Item non response in surveys among adolescents in Iceland
DOI:
https://doi.org/10.24270/serritnetla.2021.5Keywords:
item non response, HBSC, ESPAD, PISAAbstract
Several school-based surveys among Icelandic adolescents are conducted regularly. The topics of these surveys include mental and physical well-being, substance use, academic work, school environment, leisure and sports activities, media and internet use and family environment. Results from these surveys play a significant role in the making of educational and youth policies in Iceland.
The questionnaires used in these surveys are quite long and sometimes involve demanding response tasks. As a result, it is quite possible that item missing data might be missing systematically, leading to substantially biased findings, especially if statistical analyses that adjust for missingness are not used.
In the present study we look at the proportion of item missing data in three large surveys among Icelandic adolescents, European School Survey Project on Alcohol and Other Drugs (ESPAD), Health Behaviour in School-aged Children (HBSC), and the student questionnaire from the Programme for International Student Assessment (PISA). Analyses of the ESPAD data were restricted to respondents that reported their gender and we used the raw data as it appears before logical substitution and the removal of extreme respondents (n=2609).

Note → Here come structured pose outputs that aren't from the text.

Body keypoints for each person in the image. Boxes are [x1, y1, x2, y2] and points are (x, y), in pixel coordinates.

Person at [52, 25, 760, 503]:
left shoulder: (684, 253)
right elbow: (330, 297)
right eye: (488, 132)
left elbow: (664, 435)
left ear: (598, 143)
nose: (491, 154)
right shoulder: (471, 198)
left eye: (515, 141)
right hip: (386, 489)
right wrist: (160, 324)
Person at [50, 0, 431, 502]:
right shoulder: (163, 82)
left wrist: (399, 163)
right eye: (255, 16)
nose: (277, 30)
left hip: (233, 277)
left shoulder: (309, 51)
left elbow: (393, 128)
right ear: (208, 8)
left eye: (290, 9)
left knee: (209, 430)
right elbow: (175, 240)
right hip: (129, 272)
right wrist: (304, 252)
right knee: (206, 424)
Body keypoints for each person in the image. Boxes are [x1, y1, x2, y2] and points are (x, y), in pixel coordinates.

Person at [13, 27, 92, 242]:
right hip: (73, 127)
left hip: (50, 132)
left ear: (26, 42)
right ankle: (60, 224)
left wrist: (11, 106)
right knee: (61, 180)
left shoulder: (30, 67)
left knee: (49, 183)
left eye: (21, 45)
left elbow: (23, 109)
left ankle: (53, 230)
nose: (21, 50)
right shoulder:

Analyses of the HBSC data were restricted to respondents that reported their class and their gender as either male or female (n=6946). Analyses of the PISA student questionnaire were restricted to those students who did not receive the simplified une heure test booklet (n=3230). Proportions of missing data were analysed graphically, both by item location and question format, using a novel type of diagnostic plots.
We examined two types of missing data. We looked at breakoff rates, where participants completely drop out of the survey and stop responding altogether. Secondly, we examined the item specific non response rates, where participants skip items but respond to items that appear later.
All three surveys had a substantial proportion of item missing data but this proportion varies greatly by item position, format and substance. The ESPAD questionnaire appears to be rather too long for the target population and the PISA student questionnaire is far too long. In HBSC there is a distinct association between question format and item missingness, especially among younger respondents. The other two surveys consist mostly of grids and single answer questions, resulting in insufficient question format variability to separate the effect of item format from that of location. For most of the duration of the survey the breakoff rate was substantially lower in HBSC than in the other two surveys. This could be because participants who dislike or have difficulty with question grids can skip over them and find other question formats that agree with them later on. However, there is also more variation in the substance of questions in HBSC and this could account for some or all of the difference. The overall rate of item missingness (due to both breakoff and item specific non response) is not much lower in HBSC than in the other surveys, once questionnaire length has been accounted for.
Breakoff and item specific non response rates differ visibly across gender in all surveys and class in HBSC. Item specific non response is more common among boys in all surveys. Boys also have higher breakoff rates in HBSC and ESPAD but not in PISA, presumably because skipping more items made them less likely to run out of time. In the ESPAD data responses to questions on smoking and absenteeism (that appear early in the questionnaire) are clearly associated with both breakoff rates and item specific missing rates later in the questionnaire.
We conclude that item missing data in all surveys is far from being missing completely at random and has the potential to bias results substantially.
Finally, we discuss reasons for making questionnaires in surveys among adolescents as long as they are and whether this is truly necessary. We discuss options for reducing participants’ response burden and/or mitigating the biasing effect of item missing data.